"Sin does not only still abide in us, but is still acting, still laboring to bring forth the deeds of the flesh. When sin lets us alone we may let sin alone; but as sin is never less quiet than when it seems to be most quiet, and its waters are for the most part deep when they are still, so ought our contrivances against it to be vigorous at all times and in all conditions, even where there is least suspicion."
"Who can say that he had ever anything to do with God or for God, that indwelling sin had not a hand in the corrupting of what he did? And this trade will it drive more or less all our days. If, then, sin will be always acting, if we be not always mortifying, we are lost creatures. He that stands still and suffers his enemies to double blows upon him without resistance will undoubtedly be conquered in the issue. If sin be subtle, watchful, strong, and always at work in the business of killing our souls, and we be slothful, negligent, foolish, in proceeding to the ruin thereof, can we expect a comfortable event? There is not a day but sin foils or is foiled, prevails or is prevailed on; and it will be so while we live in this world."
"This is one main reason why the Spirit and the new nature are given unto us--that we may have a principle within us whereby to oppose sin and lust. 'The flesh lusts against the Spirit.' Well! and what then? Why, 'the Spirit also lusts against the flesh' (Gal. 5:17). There is a propensity in the Spirit, or spiritual new nature, to be acting against the flesh, as well as in the flesh to be acting against the Spirit (2 Pet. 1:4-5).

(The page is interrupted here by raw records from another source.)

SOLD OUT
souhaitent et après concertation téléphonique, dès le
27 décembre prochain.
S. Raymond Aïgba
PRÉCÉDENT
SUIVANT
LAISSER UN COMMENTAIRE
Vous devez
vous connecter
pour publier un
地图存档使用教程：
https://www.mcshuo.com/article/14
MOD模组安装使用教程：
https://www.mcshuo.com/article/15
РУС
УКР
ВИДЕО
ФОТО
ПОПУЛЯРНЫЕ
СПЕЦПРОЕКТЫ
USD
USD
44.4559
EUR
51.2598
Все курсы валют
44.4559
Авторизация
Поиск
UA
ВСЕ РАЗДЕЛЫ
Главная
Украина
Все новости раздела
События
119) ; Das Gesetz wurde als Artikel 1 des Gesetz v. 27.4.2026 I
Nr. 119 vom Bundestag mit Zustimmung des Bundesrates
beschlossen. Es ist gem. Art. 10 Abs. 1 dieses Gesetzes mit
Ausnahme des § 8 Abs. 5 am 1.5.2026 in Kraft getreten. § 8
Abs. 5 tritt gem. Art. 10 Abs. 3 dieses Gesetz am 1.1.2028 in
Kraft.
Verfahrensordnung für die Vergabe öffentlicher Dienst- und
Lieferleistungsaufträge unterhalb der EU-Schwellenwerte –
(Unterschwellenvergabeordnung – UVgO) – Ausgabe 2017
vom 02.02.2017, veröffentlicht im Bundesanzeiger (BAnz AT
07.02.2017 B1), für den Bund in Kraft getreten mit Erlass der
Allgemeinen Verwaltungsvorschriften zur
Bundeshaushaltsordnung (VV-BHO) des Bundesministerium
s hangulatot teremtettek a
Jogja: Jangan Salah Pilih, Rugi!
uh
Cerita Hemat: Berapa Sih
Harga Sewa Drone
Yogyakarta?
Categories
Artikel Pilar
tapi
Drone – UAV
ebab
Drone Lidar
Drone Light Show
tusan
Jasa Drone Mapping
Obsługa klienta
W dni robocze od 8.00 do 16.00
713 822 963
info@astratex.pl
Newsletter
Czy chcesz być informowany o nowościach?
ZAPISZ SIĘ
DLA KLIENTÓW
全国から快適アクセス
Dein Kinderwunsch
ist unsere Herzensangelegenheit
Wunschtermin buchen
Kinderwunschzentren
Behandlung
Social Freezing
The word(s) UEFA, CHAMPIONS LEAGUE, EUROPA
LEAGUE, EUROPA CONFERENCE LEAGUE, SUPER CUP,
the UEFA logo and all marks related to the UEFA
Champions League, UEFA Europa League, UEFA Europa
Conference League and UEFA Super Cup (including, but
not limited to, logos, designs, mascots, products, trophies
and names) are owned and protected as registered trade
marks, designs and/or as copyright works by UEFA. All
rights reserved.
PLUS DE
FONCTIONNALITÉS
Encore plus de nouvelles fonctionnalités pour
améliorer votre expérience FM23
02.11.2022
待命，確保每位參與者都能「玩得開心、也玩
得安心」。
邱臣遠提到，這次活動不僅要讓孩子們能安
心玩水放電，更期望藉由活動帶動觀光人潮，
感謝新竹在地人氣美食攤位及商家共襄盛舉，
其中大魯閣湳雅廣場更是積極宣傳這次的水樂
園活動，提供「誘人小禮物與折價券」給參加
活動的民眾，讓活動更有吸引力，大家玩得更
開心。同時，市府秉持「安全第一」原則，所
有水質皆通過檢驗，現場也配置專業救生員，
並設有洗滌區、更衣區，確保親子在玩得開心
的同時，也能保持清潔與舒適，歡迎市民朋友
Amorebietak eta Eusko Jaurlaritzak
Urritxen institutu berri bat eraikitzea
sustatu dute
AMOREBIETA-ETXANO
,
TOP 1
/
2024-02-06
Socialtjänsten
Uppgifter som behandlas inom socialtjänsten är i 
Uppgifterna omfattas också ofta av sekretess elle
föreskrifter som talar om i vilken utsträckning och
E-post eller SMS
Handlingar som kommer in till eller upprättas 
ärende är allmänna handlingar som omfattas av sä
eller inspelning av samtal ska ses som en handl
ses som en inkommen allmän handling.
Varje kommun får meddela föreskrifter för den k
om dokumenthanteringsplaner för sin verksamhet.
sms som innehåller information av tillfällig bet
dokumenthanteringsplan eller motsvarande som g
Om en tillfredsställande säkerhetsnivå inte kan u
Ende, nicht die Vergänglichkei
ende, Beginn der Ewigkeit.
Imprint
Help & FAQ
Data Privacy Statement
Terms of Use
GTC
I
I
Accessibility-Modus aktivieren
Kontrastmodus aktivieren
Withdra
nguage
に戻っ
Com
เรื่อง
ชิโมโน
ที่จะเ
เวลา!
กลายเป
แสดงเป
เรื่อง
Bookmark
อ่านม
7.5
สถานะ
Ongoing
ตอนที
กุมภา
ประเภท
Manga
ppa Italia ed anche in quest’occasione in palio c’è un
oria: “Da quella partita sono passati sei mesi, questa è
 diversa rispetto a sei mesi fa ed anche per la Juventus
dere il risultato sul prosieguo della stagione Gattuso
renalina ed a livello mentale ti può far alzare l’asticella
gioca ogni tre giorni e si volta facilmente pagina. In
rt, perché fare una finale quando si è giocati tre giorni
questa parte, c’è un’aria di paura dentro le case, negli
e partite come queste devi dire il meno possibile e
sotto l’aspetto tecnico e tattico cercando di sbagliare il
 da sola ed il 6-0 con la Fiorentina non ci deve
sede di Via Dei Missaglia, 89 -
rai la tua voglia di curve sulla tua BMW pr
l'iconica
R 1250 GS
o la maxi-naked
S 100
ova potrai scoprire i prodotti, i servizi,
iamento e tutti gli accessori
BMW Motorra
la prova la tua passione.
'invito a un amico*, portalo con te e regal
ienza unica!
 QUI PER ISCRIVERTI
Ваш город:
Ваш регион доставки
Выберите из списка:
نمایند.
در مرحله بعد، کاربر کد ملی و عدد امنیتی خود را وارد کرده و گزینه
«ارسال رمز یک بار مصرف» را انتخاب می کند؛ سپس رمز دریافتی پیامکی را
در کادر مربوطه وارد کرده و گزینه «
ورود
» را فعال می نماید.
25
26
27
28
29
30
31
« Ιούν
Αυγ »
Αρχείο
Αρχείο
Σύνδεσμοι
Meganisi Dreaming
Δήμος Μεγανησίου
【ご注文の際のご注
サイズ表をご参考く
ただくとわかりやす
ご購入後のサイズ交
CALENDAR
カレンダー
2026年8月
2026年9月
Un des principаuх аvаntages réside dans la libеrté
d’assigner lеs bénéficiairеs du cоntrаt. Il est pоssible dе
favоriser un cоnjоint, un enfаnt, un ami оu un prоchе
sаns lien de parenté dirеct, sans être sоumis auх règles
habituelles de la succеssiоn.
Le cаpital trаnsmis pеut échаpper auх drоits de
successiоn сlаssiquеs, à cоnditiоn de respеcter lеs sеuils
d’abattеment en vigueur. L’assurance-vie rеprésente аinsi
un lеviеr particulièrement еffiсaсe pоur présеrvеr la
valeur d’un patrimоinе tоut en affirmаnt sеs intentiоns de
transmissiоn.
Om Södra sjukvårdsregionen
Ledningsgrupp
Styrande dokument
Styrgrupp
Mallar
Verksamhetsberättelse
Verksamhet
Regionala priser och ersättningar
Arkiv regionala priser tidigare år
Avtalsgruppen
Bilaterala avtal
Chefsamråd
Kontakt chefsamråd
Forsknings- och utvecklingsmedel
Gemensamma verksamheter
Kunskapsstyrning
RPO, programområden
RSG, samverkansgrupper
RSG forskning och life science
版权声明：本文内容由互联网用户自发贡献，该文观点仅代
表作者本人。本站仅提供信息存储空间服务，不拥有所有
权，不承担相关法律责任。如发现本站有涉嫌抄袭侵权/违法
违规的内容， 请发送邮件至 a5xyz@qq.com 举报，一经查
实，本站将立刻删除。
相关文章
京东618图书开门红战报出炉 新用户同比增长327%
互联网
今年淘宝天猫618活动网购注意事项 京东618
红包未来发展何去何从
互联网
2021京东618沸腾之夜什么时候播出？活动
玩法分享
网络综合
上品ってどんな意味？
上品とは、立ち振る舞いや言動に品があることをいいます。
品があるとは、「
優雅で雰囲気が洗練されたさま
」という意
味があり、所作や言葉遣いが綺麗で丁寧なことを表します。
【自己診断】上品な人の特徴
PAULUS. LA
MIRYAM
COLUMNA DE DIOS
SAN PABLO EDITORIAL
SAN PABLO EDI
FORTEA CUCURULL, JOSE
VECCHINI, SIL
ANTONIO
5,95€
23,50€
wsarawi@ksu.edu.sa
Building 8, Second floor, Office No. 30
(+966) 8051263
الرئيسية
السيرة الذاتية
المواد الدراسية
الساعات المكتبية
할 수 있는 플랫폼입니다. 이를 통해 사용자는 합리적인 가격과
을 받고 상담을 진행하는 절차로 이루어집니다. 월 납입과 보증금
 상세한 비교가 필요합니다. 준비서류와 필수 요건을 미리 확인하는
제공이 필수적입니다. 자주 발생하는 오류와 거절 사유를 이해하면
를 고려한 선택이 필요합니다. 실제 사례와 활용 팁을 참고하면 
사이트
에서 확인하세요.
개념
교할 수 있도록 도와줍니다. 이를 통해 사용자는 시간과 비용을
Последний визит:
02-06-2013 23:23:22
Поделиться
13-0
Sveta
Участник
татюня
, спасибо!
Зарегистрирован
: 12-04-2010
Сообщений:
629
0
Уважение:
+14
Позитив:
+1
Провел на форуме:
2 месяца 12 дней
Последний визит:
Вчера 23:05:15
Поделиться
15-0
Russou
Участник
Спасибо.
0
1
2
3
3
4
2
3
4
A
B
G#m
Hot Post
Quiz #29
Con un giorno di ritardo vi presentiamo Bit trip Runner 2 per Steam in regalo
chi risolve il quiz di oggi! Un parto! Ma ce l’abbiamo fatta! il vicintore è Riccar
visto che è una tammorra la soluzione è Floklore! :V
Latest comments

It is our participation of the divine nature that gives us an escape from the pollutions that are in the world through lust; and there is a law of the mind (Rom. 7:23), as well as a law of the members. Now this is, first, the most unjust and unreasonable thing in the world, when two combatants are engaged, to bind one and keep him up from doing his utmost and to leave the other at liberty to wound him at his pleasure; and, secondly, the most foolish thing in the world to bind him who fights for our eternal condition and to let him alone who seeks and violently attempts our everlasting ruin. The contest is for our lives and souls. Not to be daily employing the Spirit and new nature for the mortifying of sin is to neglect that excellent succor which God has given us against our greatest enemy. If we neglect to make use of what we have received, God may justly hold his hand from giving us more. His graces, as well as his gifts, are bestowed on us to use, exercise, and trade with. Not to be daily mortifying sin is to sin against the goodness, kindness, wisdom, grace, and love of God, who has furnished us with a principle of doing it."
These passages are from Overcoming Sin and Temptation: Three Classic Works by John Owen, ed. by Kelly M. Kapic and Justin Taylor (Wheaton, IL: Crossway Books, 2006), pp. 51, 52, 53-54. I highly recommend you get ahold of this book and read it (I just started it this past weekend).